Even Israel's Eurovision entries have proved to be hot potatoes over the years. In 1983 Israel's Ofra Haza performed "Hi" which is widely interpreted as a metaphor for Israel. Despite the attempts to destroy the modern Jewish state or the Jewish community, Israel is still alive. This was a significant entry not only because it was performed in Germany, for obvious reasons, but also because the Eurovision stage was in Munich, the scene of the 1972 massacre of Israeli Olympians. Remember though, Eurovision is not a political contest according to the European Broadcasting Union.

In 1998 the Israeli Broadcasting Authority (IBA) selected a trans-gendered artist, Dana International to represent Israel at Eurovision. This caused uproar in the country with ultra-Orthodox Jews, who considered Dana International to be peripheral to their ideal of national identity. Others such as composer Svika Pikk highlighted the fact that it was a chance to promote Israel as a liberal and tolerant country, changing the way the Middle East is imagined. Politician Shlomo Ben-Izri claimed that the decision“symbolised the sickness of a secular Israel”. Such discourses show how seriously some nations approach the Eurovision Song Contest; a Eurovision entry is seen as representative of the entire nation.
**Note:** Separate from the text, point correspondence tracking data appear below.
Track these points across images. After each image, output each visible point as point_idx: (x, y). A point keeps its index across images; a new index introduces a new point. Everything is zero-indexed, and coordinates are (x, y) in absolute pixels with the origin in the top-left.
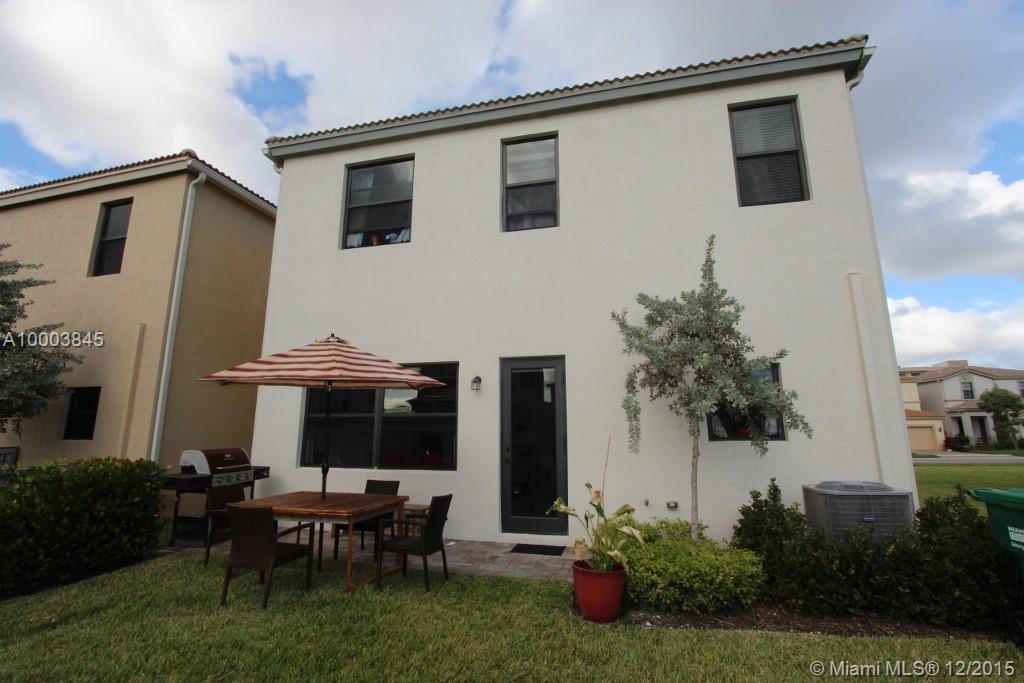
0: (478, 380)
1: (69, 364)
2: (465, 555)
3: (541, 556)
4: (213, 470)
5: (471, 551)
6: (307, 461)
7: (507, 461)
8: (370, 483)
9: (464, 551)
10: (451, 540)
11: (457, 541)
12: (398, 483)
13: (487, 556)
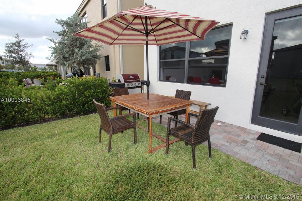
0: (246, 32)
1: (101, 48)
2: (226, 134)
3: (282, 149)
4: (126, 82)
5: (230, 132)
6: (161, 79)
7: (261, 84)
8: (178, 92)
9: (225, 132)
10: (219, 122)
11: (223, 123)
12: (191, 92)
13: (240, 139)
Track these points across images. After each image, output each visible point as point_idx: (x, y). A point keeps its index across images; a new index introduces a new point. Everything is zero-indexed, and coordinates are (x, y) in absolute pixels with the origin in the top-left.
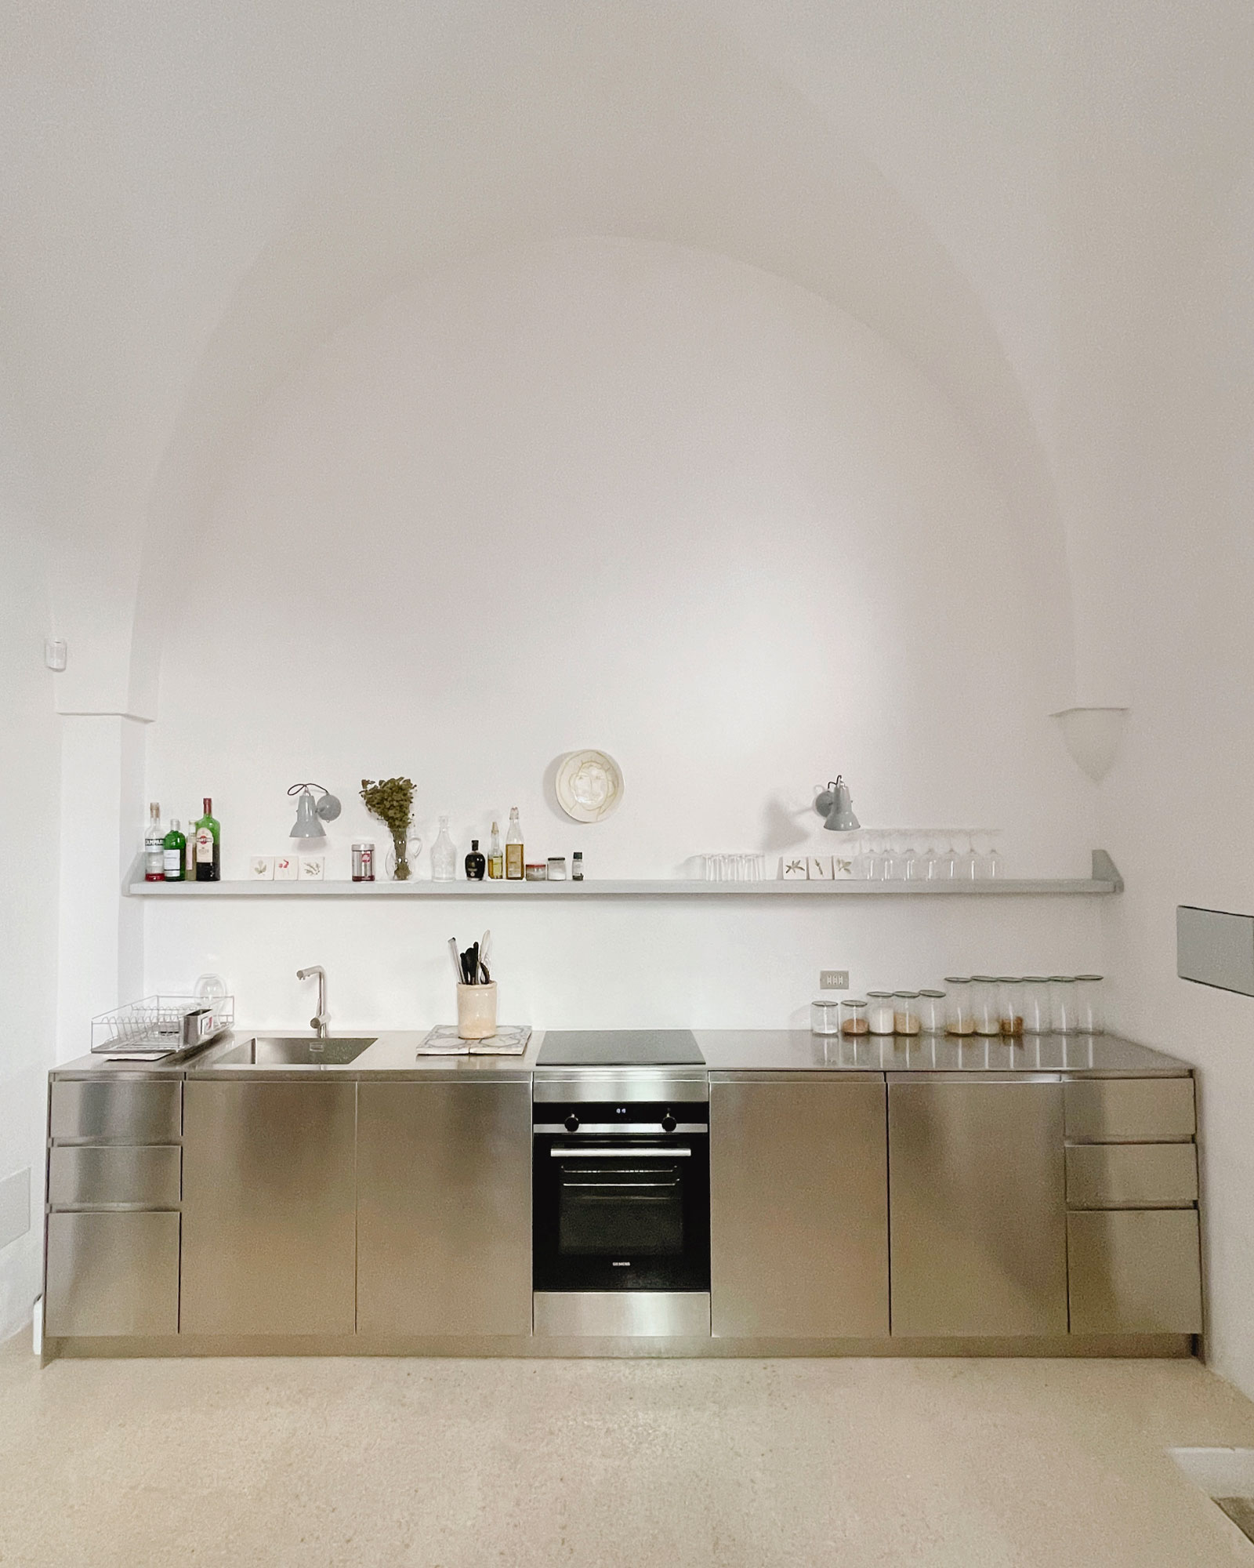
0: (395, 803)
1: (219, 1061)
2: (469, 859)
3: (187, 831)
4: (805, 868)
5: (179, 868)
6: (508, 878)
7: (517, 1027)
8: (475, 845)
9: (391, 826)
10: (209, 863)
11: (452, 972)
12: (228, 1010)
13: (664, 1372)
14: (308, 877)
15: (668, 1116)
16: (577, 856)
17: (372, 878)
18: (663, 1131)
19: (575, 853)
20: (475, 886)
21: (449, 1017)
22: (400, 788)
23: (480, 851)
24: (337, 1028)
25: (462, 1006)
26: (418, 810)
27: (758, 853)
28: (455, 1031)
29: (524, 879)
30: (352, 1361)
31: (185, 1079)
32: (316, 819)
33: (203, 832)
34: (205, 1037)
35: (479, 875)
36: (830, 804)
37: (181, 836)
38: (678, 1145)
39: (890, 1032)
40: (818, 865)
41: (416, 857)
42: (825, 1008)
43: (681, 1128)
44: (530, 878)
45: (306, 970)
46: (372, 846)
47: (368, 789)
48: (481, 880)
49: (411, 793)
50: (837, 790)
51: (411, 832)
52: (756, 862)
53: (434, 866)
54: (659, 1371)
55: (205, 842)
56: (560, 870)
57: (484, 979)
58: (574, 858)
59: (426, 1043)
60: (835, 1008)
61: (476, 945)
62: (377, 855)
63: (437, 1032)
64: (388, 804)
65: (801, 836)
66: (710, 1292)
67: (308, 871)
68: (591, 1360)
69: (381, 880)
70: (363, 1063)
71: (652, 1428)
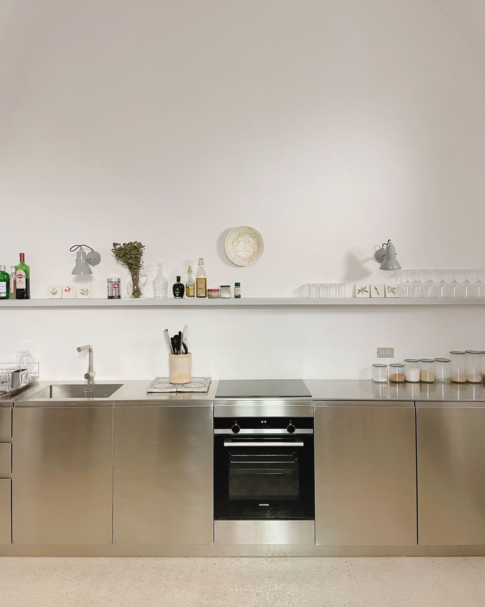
0: (133, 256)
1: (32, 396)
2: (175, 287)
3: (10, 271)
4: (369, 291)
5: (6, 292)
6: (197, 297)
7: (204, 378)
8: (179, 279)
9: (130, 268)
10: (24, 289)
11: (166, 348)
12: (36, 369)
13: (288, 564)
14: (82, 296)
15: (290, 424)
16: (237, 285)
17: (119, 297)
18: (288, 433)
19: (236, 283)
20: (179, 301)
21: (165, 373)
22: (135, 247)
23: (182, 282)
24: (99, 379)
25: (172, 367)
26: (145, 259)
27: (341, 283)
28: (168, 380)
29: (207, 297)
30: (110, 559)
31: (13, 407)
32: (87, 265)
33: (20, 272)
34: (23, 385)
35: (181, 295)
36: (383, 256)
37: (7, 274)
38: (296, 440)
39: (418, 381)
40: (376, 289)
41: (144, 285)
42: (380, 368)
43: (297, 431)
44: (210, 297)
45: (82, 347)
46: (119, 279)
47: (117, 248)
48: (182, 298)
49: (142, 250)
50: (388, 248)
51: (141, 271)
52: (340, 288)
53: (155, 290)
54: (286, 563)
55: (20, 278)
56: (227, 292)
57: (184, 351)
58: (236, 286)
59: (152, 386)
60: (386, 367)
61: (180, 333)
62: (122, 284)
63: (157, 380)
64: (128, 257)
65: (366, 273)
66: (315, 520)
67: (82, 294)
68: (246, 558)
69: (124, 298)
70: (116, 396)
71: (282, 592)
The 1999 Eurovision Song Contest in Jerusalem was also dogged by controversy. The interval act featured Dana International singing below Jerusalem’s historic city walls caused further outrage to ultra-Orthodox Jews, who were also incensed at religious lyrics being used in the performance. The rules of the Eurovision Song Contest state that a full dress rehearsal must take place on the Friday evening before the contest. This violated the traditions of the Jewish Sabbath where all activity is forbidden from sunset on Friday through to Saturday evening, again provoking angry reactions from conservatives regardless of the fact that Israelis officially a secular state. A compromise was reached, the IBA held the rehearsal in private. The Israeli entrants of 1999, four-piece boy band Eden, with the song, “Happy Birthday”, was a celebration of the fiftieth anniversary of the foundation of the state of Israel.
At the 2000 contest Israeli representatives, Ping-pong, waved Syrian flags during rehearsals. Israel and Syria were officially in a state of war at the time and Israel’s then Deputy Education Minister, Shlomo Yahalom called for the group’s participation to be banned claiming that they failed to represent national values. The waving of the Syrian flag during rehearsals on Israel’s Independence Day May 10th, in particular, caused further upset to officials who publically boycotted the group leaving them to cover their own expenses. Despite threats from Israeli broadcasting officials to ban the group from performing altogether, they appeared at the 2000 ESC and waved the Syrian flag along with the Israeli flag in a call for peace. Again, Eurovision isn’t a political contest…

The case of Israel has shown how the Eurovision Song Contest often touches on sensitive subjects such as gender identity, sexuality, religion and politics. Indeed in Israel and Jerusalem, these issues often intrude in even the most unlikely of situations. The reaction of some officials in Israel has shown how seriously they regard Israel’s image. Such controversies therefore represent a struggle in Israel between secularism and religious freedom.

In 2009 Israel's Eurovision entry was called "There Must Be Another Way" and was performed by an Arab-Israeli duo, Mira and Noa. This was the first time an Arab singer had represented Israel and the first time Arabic had been performed under the Israeli flag at Eurovision. Whilst critics can argue that this was merely a clever public relations exercise, it is a significant entry for Israel and indeed for Eurovision. In particular the line "When I cry, I cry for both of us, my pain has no name", struck a chord with me when I saw the news this week. Given the current conflict in the region, which seems to be escalating by the hour, the message in that song is now more pertinent than ever.